* Exercise
Reproduce the records that follow exactly; any picture among them stays out.

++++ Entries shown

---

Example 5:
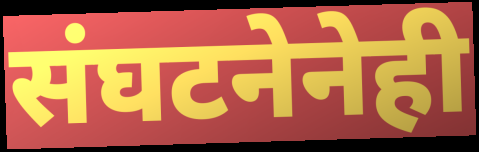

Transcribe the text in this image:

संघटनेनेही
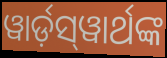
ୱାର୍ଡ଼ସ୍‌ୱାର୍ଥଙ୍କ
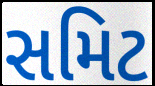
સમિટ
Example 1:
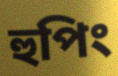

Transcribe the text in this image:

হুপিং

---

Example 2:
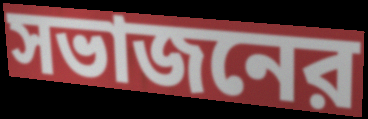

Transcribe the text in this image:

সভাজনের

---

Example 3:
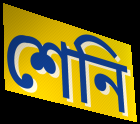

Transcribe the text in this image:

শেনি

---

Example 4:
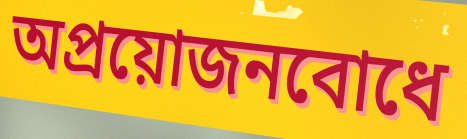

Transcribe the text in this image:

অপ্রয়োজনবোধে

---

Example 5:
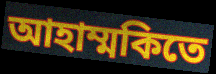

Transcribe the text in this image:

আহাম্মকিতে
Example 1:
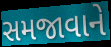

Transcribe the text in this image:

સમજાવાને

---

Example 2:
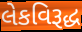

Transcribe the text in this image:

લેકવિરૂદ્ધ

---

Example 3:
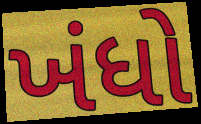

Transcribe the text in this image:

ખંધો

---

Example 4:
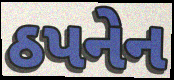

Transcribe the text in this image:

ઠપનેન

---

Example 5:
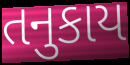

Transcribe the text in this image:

++++++++

* The answer
---

Example 5:

Transcribe the text in this image:

संघटनेनेही
ୱାର୍ଡ଼ସ୍‌ୱାର୍ଥଙ୍କ
સમિટ
Example 1:

Transcribe the text in this image:

হুপিং

---

Example 2:

Transcribe the text in this image:

সভাজনের

---

Example 3:

Transcribe the text in this image:

শেনি

---

Example 4:

Transcribe the text in this image:

অপ্রয়োজনবোধে

---

Example 5:

Transcribe the text in this image:

আহাম্মকিতে
Example 1:

Transcribe the text in this image:

સમજાવાને

---

Example 2:

Transcribe the text in this image:

લેકવિરૂદ્ધ

---

Example 3:

Transcribe the text in this image:

ખંધો

---

Example 4:

Transcribe the text in this image:

ઠપનેન

---

Example 5:

Transcribe the text in this image:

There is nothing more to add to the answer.